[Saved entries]
##############################
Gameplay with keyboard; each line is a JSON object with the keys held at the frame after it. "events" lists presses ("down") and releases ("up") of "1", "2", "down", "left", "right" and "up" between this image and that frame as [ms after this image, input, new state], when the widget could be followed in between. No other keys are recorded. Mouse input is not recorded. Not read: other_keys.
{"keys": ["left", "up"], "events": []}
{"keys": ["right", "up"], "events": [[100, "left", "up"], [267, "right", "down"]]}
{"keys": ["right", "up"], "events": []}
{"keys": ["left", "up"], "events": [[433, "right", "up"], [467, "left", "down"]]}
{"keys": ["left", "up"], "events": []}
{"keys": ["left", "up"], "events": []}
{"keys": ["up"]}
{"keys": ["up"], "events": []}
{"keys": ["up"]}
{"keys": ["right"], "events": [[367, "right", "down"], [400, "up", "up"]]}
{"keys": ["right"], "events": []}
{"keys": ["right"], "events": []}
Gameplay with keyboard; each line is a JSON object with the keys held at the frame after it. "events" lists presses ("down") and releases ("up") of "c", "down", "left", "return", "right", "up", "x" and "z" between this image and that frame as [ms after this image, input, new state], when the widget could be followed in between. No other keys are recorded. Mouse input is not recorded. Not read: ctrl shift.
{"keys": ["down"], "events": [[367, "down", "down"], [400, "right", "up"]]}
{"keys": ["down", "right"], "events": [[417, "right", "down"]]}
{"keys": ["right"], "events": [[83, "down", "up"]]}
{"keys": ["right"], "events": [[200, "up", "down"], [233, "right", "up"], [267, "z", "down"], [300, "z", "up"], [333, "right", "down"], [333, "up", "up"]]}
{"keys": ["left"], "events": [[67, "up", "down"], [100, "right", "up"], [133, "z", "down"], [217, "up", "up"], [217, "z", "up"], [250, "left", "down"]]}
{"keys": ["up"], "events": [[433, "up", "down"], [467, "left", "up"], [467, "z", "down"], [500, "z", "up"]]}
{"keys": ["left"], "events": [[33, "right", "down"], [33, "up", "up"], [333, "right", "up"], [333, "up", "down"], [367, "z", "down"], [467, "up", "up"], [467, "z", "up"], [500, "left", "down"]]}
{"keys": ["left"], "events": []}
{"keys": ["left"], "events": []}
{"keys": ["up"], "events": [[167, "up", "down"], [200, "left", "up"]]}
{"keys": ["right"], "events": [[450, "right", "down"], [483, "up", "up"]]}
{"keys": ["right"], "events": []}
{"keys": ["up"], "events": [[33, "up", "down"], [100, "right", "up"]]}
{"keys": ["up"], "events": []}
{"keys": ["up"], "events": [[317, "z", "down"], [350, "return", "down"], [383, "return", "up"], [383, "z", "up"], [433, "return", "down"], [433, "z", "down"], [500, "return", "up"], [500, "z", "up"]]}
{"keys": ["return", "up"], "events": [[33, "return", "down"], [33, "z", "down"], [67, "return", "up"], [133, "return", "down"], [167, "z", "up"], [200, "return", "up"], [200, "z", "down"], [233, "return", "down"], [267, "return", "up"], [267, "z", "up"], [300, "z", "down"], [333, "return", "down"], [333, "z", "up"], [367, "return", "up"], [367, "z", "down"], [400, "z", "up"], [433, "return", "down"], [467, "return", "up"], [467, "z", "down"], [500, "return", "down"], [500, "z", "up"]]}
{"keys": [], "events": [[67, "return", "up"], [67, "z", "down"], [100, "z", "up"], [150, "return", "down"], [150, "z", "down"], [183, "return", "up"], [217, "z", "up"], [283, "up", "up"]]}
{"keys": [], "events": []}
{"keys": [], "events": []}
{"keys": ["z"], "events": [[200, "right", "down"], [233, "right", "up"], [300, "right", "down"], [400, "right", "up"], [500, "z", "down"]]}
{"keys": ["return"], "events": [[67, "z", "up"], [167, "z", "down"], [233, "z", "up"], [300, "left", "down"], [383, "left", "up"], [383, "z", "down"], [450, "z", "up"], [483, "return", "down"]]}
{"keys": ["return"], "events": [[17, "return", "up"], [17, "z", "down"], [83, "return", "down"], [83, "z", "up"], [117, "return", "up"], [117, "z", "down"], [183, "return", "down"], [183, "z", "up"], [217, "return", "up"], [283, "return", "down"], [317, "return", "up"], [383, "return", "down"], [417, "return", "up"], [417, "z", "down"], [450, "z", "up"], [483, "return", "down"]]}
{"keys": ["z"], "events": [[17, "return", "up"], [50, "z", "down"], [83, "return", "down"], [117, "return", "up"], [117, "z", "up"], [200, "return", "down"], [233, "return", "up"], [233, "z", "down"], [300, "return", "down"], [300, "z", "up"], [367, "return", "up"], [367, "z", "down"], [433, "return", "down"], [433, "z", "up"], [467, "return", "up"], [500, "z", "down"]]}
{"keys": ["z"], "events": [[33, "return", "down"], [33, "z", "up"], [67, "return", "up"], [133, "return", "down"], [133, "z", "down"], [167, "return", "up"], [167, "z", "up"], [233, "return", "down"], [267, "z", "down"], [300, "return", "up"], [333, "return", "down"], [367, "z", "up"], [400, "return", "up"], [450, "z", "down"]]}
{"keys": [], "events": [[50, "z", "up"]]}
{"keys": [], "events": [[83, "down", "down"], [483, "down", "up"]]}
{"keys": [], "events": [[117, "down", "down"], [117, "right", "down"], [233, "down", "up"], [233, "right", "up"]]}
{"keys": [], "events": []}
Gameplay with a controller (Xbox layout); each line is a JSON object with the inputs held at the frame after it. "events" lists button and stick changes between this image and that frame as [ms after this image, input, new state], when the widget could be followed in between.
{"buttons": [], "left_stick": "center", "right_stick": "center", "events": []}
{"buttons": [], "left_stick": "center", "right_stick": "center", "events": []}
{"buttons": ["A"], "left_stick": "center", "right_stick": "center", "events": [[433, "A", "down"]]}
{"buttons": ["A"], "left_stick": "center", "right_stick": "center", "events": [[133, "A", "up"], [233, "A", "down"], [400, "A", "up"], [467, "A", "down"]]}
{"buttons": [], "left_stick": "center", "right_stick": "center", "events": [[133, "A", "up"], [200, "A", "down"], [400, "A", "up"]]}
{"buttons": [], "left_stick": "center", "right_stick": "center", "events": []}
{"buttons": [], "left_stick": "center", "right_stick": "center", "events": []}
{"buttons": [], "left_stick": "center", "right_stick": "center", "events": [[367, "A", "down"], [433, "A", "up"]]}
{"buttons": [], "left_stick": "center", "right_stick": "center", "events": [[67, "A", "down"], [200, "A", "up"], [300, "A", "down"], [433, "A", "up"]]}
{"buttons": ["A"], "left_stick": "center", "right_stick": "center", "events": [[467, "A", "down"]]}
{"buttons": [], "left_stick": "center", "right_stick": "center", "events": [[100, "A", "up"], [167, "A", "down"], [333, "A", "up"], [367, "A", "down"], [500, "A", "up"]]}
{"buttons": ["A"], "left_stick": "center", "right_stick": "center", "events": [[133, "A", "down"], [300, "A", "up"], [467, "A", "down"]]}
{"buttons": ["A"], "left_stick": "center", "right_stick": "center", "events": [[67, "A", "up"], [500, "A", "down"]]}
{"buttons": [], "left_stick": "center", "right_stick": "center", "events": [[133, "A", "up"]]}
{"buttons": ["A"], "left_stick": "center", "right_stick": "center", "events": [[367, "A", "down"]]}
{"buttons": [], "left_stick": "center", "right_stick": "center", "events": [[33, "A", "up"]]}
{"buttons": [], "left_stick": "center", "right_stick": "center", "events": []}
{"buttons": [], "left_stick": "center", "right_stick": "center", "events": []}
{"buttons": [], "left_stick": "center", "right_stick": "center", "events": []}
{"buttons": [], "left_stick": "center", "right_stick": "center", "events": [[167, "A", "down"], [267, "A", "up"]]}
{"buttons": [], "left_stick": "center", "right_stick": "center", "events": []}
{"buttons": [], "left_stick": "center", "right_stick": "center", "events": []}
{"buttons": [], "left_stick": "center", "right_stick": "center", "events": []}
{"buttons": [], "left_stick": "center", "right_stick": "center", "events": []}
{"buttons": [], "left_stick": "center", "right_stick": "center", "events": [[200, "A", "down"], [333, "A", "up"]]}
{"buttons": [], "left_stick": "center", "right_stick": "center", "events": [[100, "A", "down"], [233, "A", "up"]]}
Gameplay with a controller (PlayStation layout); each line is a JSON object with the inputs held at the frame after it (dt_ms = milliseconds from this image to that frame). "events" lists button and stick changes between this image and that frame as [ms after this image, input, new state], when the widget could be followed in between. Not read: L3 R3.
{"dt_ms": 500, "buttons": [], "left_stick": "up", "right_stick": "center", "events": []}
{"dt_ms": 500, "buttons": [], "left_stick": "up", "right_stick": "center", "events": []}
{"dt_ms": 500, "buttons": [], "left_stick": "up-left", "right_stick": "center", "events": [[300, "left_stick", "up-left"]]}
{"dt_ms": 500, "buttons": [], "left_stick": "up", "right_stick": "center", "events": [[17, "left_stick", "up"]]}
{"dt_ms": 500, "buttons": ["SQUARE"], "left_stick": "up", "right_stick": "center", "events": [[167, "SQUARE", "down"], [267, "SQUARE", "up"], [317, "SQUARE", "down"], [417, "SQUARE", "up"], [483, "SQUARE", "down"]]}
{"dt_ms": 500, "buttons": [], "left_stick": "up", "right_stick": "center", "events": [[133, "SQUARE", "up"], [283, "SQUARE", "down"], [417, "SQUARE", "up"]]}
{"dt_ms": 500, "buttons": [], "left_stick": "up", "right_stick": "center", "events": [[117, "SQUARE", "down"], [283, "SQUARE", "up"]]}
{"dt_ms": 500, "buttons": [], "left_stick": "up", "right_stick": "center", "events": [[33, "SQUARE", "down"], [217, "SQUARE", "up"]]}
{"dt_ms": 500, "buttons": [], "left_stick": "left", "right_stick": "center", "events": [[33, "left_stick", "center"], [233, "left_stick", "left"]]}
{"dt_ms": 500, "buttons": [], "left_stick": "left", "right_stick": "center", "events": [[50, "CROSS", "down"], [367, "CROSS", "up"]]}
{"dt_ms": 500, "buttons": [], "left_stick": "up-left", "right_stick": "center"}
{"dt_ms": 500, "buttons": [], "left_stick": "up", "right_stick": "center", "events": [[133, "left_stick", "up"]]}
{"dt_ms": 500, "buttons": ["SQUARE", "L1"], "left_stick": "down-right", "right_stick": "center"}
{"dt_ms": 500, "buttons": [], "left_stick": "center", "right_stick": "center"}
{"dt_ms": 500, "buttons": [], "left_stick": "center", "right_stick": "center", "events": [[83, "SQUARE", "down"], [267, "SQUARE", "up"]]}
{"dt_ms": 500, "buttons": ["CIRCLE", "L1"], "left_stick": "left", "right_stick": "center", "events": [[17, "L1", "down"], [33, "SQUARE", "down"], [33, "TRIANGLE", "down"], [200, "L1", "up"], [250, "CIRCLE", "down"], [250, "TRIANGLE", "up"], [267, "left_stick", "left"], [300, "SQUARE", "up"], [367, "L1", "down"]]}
##############################
* **WORK REQUEST**: Scan the records for the word "image" and copy every line where it is found.

* **EXERCISE RESPONSE**:
Gameplay with keyboard; each line is a JSON object with the keys held at the frame after it. "events" lists presses ("down") and releases ("up") of "1", "2", "down", "left", "right" and "up" between this image and that frame as [ms after this image, input, new state], when the widget could be followed in between. No other keys are recorded. Mouse input is not recorded. Not read: other_keys.
Gameplay with keyboard; each line is a JSON object with the keys held at the frame after it. "events" lists presses ("down") and releases ("up") of "c", "down", "left", "return", "right", "up", "x" and "z" between this image and that frame as [ms after this image, input, new state], when the widget could be followed in between. No other keys are recorded. Mouse input is not recorded. Not read: ctrl shift.
Gameplay with a controller (Xbox layout); each line is a JSON object with the inputs held at the frame after it. "events" lists button and stick changes between this image and that frame as [ms after this image, input, new state], when the widget could be followed in between.
Gameplay with a controller (PlayStation layout); each line is a JSON object with the inputs held at the frame after it (dt_ms = milliseconds from this image to that frame). "events" lists button and stick changes between this image and that frame as [ms after this image, input, new state], when the widget could be followed in between. Not read: L3 R3.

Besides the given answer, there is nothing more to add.